Exercise directions:
The task requires restating, word for word, the lines of the entries below from the one containing "DARČEKOVÉ POUKAZY" through the final one, both included.

____________

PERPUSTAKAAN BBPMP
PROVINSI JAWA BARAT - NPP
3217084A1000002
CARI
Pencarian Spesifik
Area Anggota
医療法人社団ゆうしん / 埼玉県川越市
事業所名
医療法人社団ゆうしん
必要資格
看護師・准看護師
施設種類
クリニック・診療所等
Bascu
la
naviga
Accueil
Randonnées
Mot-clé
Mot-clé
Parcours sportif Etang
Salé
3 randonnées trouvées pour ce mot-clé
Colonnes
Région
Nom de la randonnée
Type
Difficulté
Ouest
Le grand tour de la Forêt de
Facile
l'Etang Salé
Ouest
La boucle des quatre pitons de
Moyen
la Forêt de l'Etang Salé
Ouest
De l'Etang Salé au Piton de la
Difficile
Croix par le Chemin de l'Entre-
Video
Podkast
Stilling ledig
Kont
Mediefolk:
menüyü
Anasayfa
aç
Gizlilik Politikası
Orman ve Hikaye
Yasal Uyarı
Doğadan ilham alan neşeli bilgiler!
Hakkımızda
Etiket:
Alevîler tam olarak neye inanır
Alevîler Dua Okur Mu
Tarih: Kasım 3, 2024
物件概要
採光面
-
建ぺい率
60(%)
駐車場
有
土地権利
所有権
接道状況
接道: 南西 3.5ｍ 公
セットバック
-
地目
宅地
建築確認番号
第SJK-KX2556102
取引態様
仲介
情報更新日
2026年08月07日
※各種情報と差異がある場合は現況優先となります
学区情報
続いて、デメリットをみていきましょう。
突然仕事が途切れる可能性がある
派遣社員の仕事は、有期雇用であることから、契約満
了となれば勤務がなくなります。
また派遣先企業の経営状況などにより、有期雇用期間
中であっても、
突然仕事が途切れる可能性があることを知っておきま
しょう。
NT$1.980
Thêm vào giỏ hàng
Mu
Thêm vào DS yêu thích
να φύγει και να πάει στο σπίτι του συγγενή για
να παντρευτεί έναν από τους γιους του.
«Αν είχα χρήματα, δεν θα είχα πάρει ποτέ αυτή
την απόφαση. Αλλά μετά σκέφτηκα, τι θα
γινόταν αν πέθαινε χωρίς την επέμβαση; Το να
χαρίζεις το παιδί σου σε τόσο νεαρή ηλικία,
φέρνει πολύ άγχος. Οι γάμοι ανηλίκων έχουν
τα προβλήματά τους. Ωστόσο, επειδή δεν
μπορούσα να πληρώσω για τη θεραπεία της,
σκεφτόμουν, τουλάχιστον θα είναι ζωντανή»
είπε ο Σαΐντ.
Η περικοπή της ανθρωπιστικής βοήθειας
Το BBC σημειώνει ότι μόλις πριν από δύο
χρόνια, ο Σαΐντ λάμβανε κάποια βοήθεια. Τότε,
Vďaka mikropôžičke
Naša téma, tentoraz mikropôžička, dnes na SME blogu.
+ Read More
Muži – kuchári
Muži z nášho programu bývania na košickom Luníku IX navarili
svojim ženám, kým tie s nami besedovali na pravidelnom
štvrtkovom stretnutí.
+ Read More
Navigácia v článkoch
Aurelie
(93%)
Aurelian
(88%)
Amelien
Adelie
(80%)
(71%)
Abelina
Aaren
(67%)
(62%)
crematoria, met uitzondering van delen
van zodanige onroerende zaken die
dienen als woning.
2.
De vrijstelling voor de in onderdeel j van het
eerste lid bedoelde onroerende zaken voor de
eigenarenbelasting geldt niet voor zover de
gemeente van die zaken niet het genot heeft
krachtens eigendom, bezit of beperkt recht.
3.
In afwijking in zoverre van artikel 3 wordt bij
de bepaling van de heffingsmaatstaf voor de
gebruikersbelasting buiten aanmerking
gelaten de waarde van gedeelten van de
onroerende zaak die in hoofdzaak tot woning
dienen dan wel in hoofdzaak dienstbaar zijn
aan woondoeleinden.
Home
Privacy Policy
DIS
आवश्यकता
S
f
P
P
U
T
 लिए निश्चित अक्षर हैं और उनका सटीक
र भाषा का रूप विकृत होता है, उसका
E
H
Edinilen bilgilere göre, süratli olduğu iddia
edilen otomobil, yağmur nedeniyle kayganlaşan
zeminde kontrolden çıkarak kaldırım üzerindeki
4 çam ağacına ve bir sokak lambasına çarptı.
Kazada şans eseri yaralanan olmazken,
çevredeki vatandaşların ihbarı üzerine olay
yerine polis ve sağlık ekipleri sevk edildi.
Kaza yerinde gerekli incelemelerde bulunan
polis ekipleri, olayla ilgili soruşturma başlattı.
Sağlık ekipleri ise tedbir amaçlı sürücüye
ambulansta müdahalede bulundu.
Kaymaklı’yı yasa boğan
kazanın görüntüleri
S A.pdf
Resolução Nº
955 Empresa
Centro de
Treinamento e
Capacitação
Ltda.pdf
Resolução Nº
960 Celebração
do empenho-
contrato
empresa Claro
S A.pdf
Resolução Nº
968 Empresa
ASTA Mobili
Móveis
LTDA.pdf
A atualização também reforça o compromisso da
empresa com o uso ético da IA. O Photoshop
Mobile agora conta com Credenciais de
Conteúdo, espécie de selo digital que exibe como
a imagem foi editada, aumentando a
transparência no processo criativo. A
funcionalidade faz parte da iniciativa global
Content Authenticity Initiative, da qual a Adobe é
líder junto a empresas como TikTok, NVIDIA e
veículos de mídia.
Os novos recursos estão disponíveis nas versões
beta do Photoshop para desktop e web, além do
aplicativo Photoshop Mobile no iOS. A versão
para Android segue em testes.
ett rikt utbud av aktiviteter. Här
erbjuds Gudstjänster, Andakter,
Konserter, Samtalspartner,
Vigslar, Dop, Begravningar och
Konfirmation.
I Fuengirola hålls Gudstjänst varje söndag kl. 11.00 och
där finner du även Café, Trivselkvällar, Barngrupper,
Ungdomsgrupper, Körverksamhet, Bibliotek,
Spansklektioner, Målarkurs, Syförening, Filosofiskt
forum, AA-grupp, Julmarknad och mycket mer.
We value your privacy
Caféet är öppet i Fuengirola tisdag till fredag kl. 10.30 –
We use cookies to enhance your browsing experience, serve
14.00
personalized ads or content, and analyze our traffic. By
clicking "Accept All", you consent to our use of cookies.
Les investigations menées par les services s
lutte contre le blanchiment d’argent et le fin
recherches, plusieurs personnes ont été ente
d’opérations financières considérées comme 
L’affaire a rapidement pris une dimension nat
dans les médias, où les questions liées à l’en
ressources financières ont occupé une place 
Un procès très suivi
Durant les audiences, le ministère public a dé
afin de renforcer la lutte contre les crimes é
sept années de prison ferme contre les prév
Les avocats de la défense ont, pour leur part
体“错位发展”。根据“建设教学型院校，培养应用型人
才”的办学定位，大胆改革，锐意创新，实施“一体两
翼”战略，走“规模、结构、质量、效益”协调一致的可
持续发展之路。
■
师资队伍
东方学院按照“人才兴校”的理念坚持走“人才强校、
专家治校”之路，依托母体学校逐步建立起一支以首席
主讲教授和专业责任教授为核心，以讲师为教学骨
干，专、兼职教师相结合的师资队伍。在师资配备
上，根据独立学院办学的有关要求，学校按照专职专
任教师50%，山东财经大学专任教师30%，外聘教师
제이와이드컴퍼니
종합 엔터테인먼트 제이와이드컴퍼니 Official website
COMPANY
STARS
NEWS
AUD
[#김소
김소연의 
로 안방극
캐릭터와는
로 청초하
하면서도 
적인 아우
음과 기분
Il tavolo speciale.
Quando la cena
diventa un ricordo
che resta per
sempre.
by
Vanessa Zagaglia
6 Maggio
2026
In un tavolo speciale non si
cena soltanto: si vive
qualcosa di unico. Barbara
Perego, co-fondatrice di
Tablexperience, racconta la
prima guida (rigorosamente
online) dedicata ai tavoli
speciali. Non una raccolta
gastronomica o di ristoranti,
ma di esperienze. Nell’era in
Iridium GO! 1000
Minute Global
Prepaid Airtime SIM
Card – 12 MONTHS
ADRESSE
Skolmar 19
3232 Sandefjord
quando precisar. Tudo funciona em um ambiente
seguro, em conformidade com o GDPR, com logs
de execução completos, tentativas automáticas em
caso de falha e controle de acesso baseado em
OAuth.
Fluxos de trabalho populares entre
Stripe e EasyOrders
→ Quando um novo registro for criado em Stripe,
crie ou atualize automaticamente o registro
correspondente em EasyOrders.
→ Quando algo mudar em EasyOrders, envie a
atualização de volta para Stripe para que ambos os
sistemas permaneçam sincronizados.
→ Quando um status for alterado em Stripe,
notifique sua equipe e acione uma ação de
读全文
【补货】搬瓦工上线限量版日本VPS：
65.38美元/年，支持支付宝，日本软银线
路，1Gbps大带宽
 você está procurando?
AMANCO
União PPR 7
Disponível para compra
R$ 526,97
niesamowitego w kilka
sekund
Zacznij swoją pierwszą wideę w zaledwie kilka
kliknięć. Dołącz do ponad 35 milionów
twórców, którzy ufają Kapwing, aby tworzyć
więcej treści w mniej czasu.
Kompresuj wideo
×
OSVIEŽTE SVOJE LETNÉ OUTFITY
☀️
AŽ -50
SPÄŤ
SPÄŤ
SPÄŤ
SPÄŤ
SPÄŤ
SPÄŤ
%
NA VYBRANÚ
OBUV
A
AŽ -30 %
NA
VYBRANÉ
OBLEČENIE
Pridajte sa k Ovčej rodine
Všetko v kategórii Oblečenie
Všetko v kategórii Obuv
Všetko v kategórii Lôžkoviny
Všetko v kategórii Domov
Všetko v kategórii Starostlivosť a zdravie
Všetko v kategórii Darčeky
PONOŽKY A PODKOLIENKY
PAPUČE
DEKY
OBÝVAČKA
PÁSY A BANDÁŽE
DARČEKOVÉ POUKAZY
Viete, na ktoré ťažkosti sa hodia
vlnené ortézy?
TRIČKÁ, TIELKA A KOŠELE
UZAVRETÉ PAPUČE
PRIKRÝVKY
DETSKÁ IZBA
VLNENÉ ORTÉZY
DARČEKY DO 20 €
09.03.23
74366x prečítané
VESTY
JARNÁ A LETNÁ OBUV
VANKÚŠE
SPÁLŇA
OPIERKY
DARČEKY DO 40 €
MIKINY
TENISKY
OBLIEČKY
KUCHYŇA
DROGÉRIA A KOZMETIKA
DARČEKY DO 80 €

____________

Written answer:
DARČEKOVÉ POUKAZY
Viete, na ktoré ťažkosti sa hodia
vlnené ortézy?
TRIČKÁ, TIELKA A KOŠELE
UZAVRETÉ PAPUČE
PRIKRÝVKY
DETSKÁ IZBA
VLNENÉ ORTÉZY
DARČEKY DO 20 €
09.03.23
74366x prečítané
VESTY
JARNÁ A LETNÁ OBUV
VANKÚŠE
SPÁLŇA
OPIERKY
DARČEKY DO 40 €
MIKINY
TENISKY
OBLIEČKY
KUCHYŇA
DROGÉRIA A KOZMETIKA
DARČEKY DO 80 €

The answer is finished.